Verizon had sent emails to Fios business accounts late last year about IPv6 rolling out this year (an account in MD had received a January date, and an account in NJ had received a February date). Obviously those dates were missed, but there are also reports of new emails being sent (a NY business customer recently received an email with a date in June).
The implementation is done on a per-CO (central office) basis, so it's relatively localized (large cities often have multiple CO's serving them), though they could upgrade multiple nearby CO's at the same time. There does seem to be a pattern of at least one momentary overnight outage in the days leading up to it being enabled. Based on the original emails sent to businesses, it looks like they're starting in Virginia/MD and moving north.
Additionally, areas receiving IPv6 seem to be seeing a fix for the 2-hop ICMP Traceroute issue that's been plaguing the network for a few years. So if you notice your traceroutes returning complete results now, try enabling IPv6 and see if you have it.

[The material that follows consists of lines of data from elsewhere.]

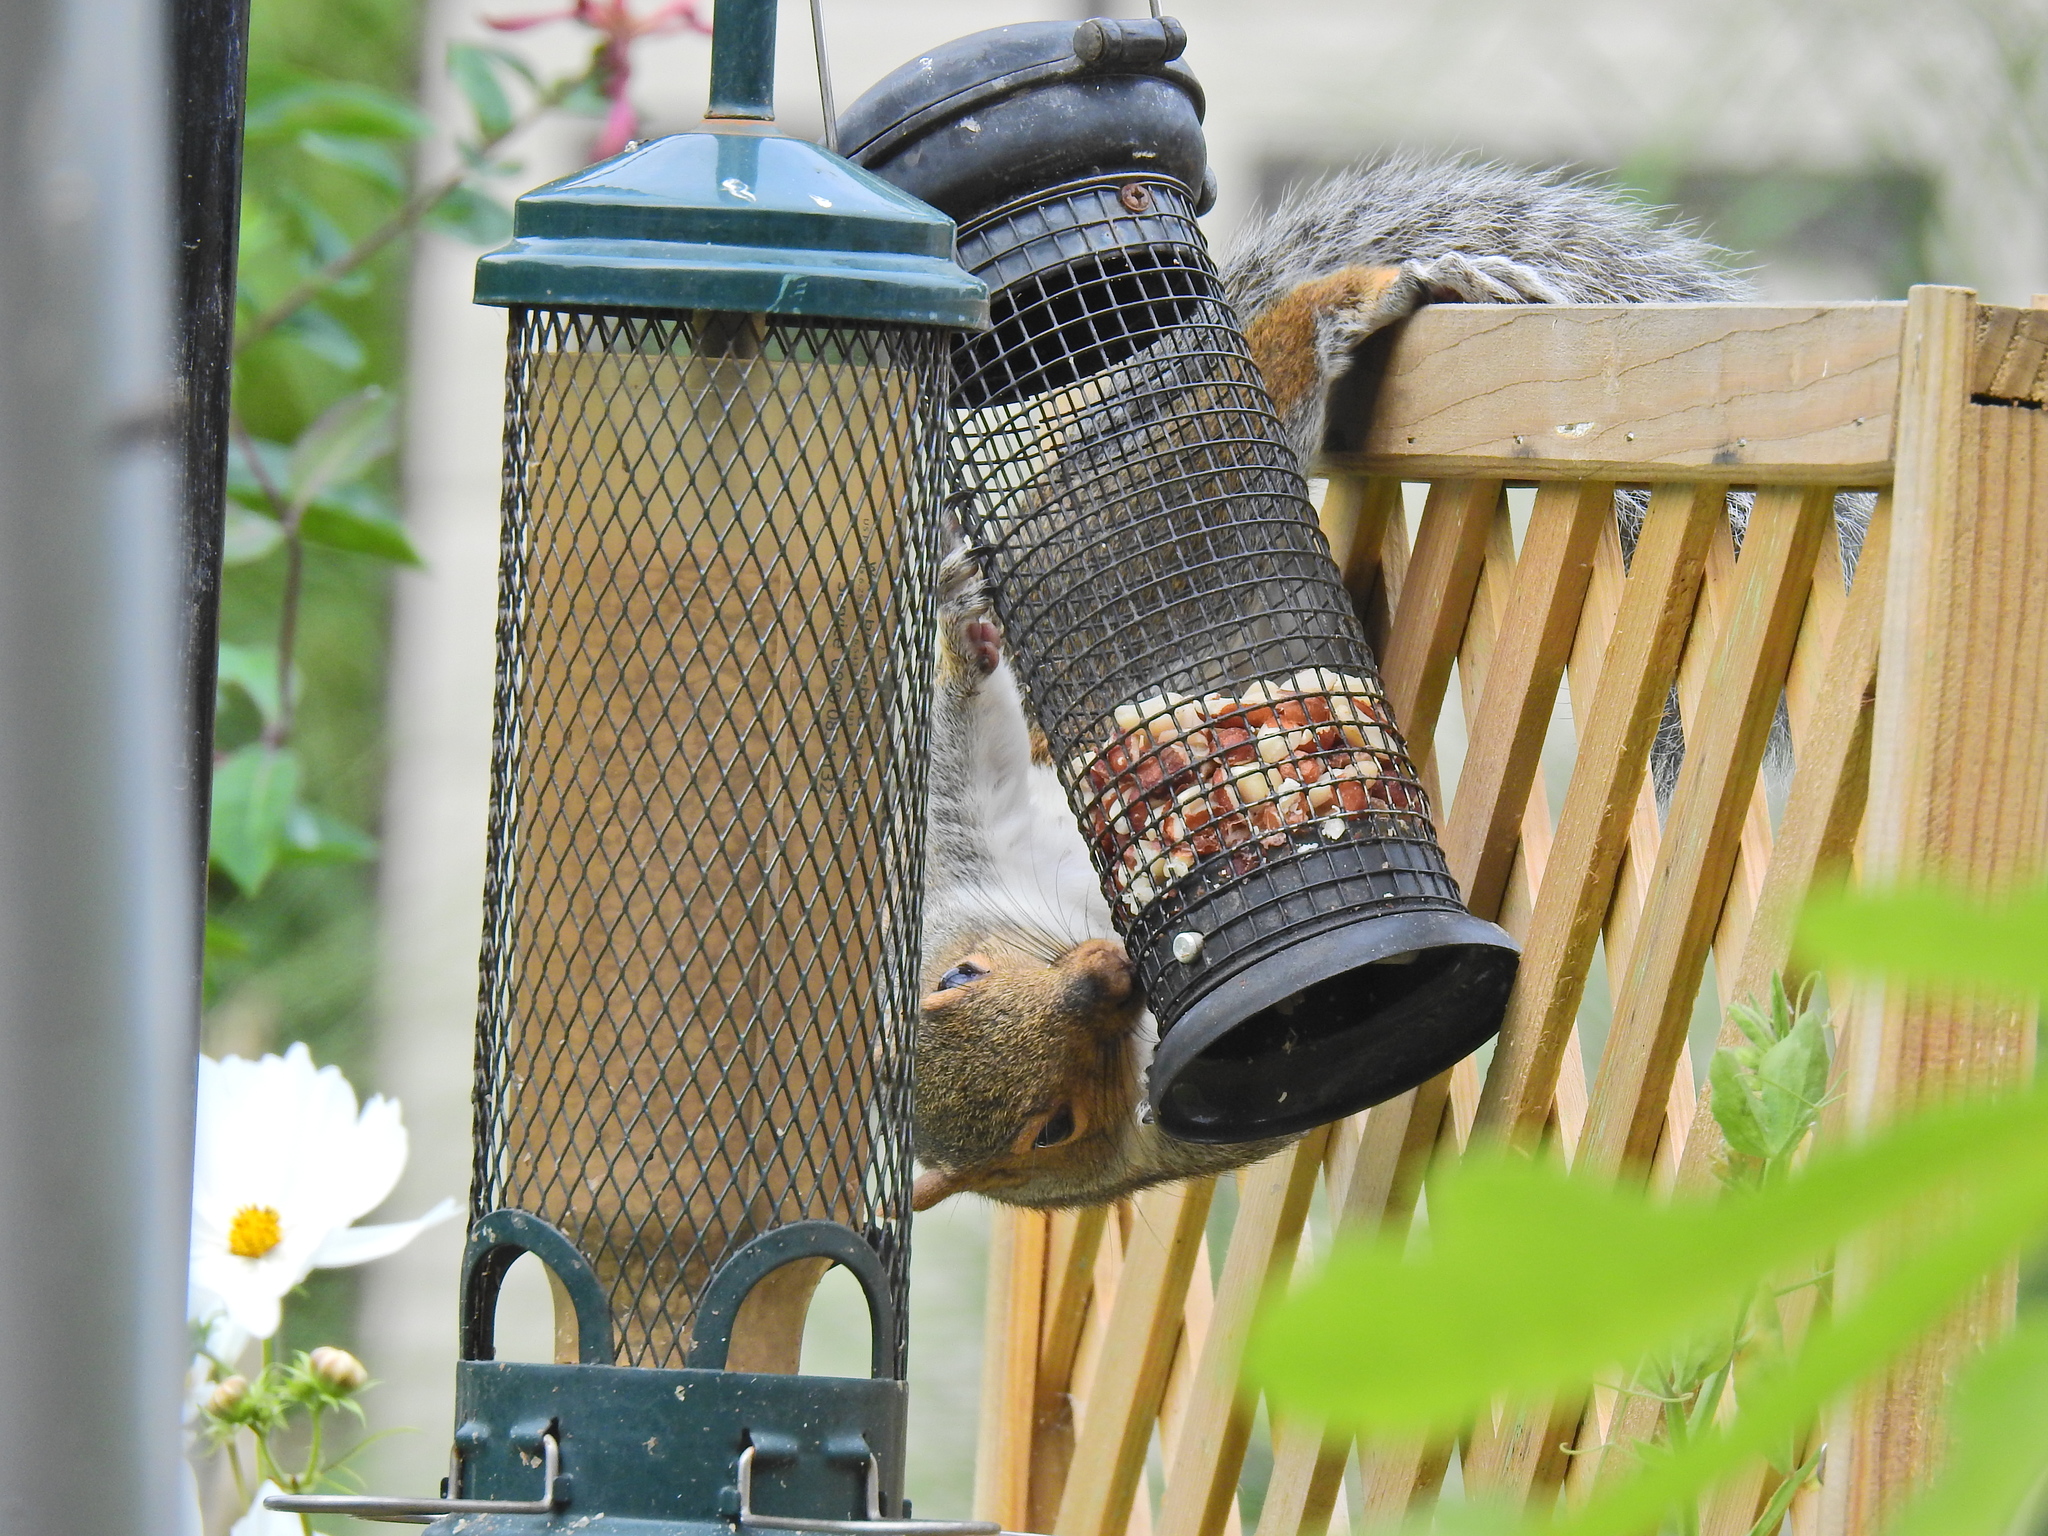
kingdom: Animalia
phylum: Chordata
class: Mammalia
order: Rodentia
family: Sciuridae
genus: Sciurus
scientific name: Sciurus carolinensis
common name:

I don't believe Verizon routers have IPv6 enabled by default, so if you want to see if you have IPv6 in your area, you'll probably need to enable it in your router's settings first. It's possible that Verizon could enable IPv6 in their routers in the future. A note that some older routers may not perform at full speed with IPv6 enabled because of hardware acceleration that only works for IPv4.
If you don't use a Verizon router, here are links for info on setting up pfSense and Ubiquiti EdgeRouter. If you use something else, the general requirement is to send a DHCPv6 Prefix Delegation request for a /56 prefix. Then allocate /64 prefixes from the /56 received for the local network(s) you have. Using DHCPv6 to get a WAN address is not necessary, Verizon does not provide a separate global WAN IPv6 address. Link-local on the WAN interface is more than sufficient for IPv6 to function. Also make sure to set your firewall to allow IPv6 connections from your local network(s) to the internet.
I've been fortunate enough to be in a test area, so if there are questions, I'll do my best to answer them. I don't use a Verizon router though (just pfSense), so I may not be able to answer router-specific questions.